# Azubi beaufsichtigen



## achim532000 (28 August 2008)

Hallo,
gibt es, von Gesetz oder Verordnung wegen, eine Obergrenze der Anzahl der zu beaufsichtigenden Azubi bei Arbeiten an elektrotechnischen Anlagen mit Netzspannung? 
Bsp.: Ausbildungswerkstatt, Aufbau von Motorstartern mit Schützen an Übungswänden, Inbetriebnahme und Prüfen der Steuerungen und Lastkreise mit Motor.

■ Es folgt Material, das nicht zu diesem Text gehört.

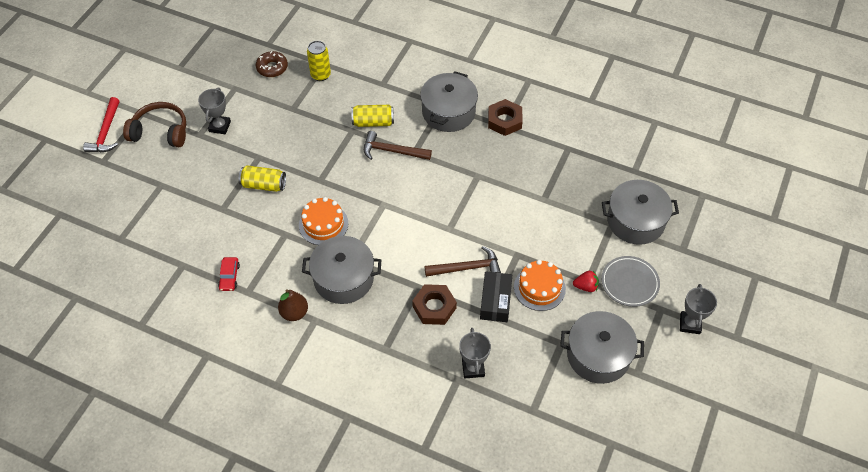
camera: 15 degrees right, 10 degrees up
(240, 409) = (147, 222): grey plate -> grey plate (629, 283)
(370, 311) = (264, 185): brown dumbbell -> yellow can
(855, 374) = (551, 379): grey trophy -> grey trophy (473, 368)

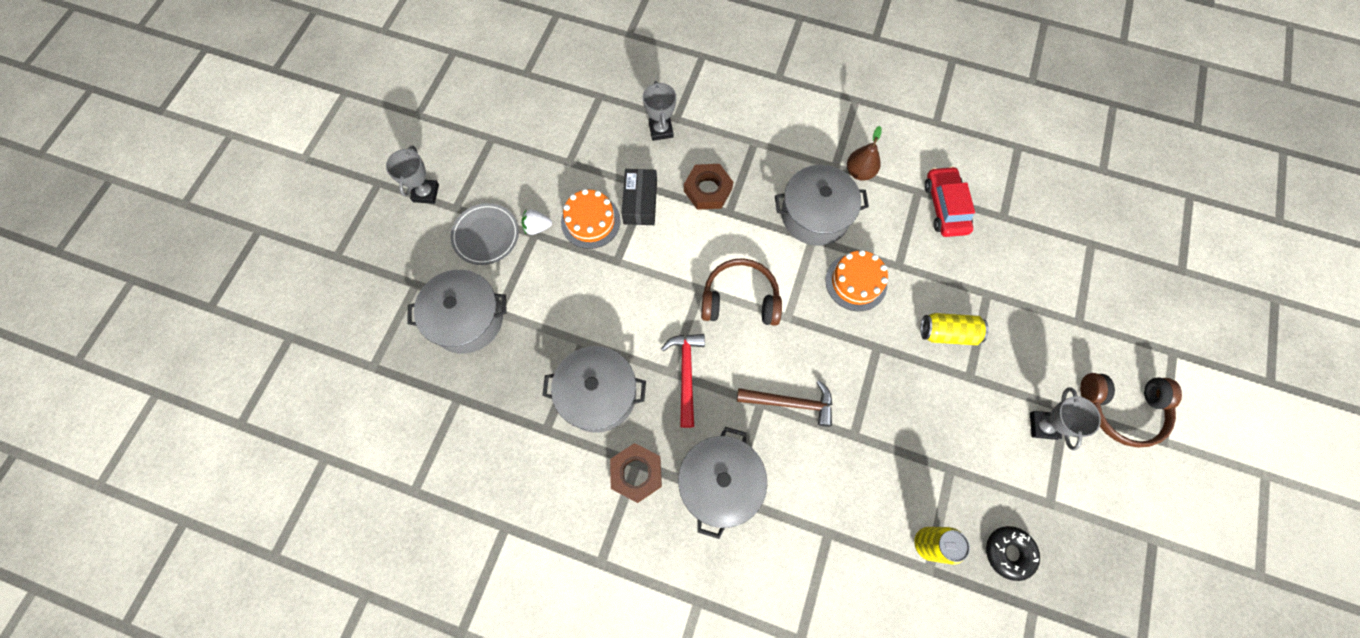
camera: 175 degrees right, 15 degrees up
(106, 132) = (1195, 401): red hammer -> red hammer (686, 374)
(229, 277) = (945, 207): red car -> red car, size x1.69
(272, 68) = (1008, 552): brown donut -> black donut
(373, 122) = (827, 453): yellow can -> none
(418, 219) = (740, 299): none -> brown headphones
(467, 268) = (675, 239): brown hammer -> none
(585, 286) = (537, 227): red strawberry -> white strawberry
(598, 355) = (530, 152): grey pot -> grey pot (598, 394)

Wenn ja, welche Gesetze oder Verordnungen ?

Gruss Achim


----------



## Cerberus (28 August 2008)

Mal von Gesetz oder Verordnung abgesehen, würde ich die Anzahl so niedrig wählen, dass du alle überblicken und betreuen kannst, ohne ständig von einem Azubi zum anderen rennen zu müssen, weil während du den ersten betreust die anderen auch deine Hilfe brauchen und in ihrer Wartezeit evtl. irgend einen Scheiß machen.


----------



## achim532000 (28 August 2008)

Hallo,
der Meinung bin ich auch, aber die "Kaufmännischen" haben dazu meist eine andere Vorstellung.

Gruss Achim


----------



## Cerberus (28 August 2008)

Ach die sind doch sowieso immer die die meinen, dass es in der Praxis immer so läuft, wie es in der Theorie beschrieben wurde.

Wenn du Azubis beaufsichtigst bist du in einem gewissen Grad auch für deren Wohlergehen verantwortlich. Kannst du den Sesselfurzern nicht klarmachen, dass Netzspannung eine gefährliche Sache ist und du nicht dazu bereit bist das Leben der Azubis leichtsinnig aufs Spiel zu setzen?


----------